| Exercise |
Please reproduce, word for word, the stretch of the rows from the very beginning through the line containing "et la déguster tout simplement!".

*** Block opens ***

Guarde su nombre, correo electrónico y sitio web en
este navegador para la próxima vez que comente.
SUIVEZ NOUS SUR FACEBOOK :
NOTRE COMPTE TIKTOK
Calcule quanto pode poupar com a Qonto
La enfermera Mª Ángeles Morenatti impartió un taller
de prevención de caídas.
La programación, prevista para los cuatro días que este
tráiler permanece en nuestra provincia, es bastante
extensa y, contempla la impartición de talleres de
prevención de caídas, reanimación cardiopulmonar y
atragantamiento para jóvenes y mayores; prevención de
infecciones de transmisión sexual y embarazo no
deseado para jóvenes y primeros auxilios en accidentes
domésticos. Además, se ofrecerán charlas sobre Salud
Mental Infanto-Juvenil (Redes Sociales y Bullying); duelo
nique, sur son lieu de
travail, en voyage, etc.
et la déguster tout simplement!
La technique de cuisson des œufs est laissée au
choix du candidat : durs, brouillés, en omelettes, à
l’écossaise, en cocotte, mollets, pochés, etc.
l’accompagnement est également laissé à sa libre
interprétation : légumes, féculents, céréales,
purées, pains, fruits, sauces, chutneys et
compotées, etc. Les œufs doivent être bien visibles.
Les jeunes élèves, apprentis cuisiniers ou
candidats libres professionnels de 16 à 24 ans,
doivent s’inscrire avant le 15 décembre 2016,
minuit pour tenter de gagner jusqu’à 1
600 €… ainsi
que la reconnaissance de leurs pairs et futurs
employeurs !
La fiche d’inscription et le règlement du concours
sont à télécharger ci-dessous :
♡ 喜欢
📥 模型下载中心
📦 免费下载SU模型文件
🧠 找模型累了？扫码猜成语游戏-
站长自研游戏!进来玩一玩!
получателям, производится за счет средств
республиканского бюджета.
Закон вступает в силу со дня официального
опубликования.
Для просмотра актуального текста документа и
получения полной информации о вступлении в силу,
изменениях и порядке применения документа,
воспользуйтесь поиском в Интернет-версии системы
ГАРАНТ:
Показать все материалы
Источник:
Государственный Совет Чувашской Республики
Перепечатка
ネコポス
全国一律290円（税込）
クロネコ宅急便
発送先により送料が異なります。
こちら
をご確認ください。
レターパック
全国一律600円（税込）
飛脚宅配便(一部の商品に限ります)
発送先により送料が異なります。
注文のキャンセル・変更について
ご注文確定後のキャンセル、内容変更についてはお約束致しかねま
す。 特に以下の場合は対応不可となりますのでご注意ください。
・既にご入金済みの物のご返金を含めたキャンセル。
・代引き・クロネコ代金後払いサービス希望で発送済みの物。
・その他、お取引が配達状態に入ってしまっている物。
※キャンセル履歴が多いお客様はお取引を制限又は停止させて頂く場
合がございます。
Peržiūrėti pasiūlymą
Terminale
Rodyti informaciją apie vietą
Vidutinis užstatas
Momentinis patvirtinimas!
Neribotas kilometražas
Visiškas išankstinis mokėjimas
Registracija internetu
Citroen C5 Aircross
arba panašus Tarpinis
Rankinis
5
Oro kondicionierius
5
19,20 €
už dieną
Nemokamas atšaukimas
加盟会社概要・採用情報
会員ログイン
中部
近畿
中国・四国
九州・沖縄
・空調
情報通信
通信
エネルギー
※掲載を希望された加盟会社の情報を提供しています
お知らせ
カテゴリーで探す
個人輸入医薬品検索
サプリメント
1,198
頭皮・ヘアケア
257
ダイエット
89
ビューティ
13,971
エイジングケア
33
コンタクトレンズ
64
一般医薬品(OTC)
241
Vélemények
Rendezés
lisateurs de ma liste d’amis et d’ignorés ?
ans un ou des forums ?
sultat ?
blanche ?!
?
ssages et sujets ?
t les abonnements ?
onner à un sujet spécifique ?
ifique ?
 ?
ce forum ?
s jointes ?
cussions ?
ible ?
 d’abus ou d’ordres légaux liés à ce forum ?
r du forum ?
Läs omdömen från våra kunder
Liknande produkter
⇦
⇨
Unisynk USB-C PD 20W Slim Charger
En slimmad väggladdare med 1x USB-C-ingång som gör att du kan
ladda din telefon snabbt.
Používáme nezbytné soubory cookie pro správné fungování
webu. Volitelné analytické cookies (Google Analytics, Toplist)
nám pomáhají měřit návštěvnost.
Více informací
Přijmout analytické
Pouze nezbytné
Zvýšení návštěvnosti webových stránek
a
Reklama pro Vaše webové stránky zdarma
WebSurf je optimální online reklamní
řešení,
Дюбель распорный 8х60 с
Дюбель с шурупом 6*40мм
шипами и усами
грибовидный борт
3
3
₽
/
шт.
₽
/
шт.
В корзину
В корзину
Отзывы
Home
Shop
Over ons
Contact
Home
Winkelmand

*** Block closes ***

| Written solution |
Guarde su nombre, correo electrónico y sitio web en
este navegador para la próxima vez que comente.
SUIVEZ NOUS SUR FACEBOOK :
NOTRE COMPTE TIKTOK
Calcule quanto pode poupar com a Qonto
La enfermera Mª Ángeles Morenatti impartió un taller
de prevención de caídas.
La programación, prevista para los cuatro días que este
tráiler permanece en nuestra provincia, es bastante
extensa y, contempla la impartición de talleres de
prevención de caídas, reanimación cardiopulmonar y
atragantamiento para jóvenes y mayores; prevención de
infecciones de transmisión sexual y embarazo no
deseado para jóvenes y primeros auxilios en accidentes
domésticos. Además, se ofrecerán charlas sobre Salud
Mental Infanto-Juvenil (Redes Sociales y Bullying); duelo
nique, sur son lieu de
travail, en voyage, etc.
et la déguster tout simplement!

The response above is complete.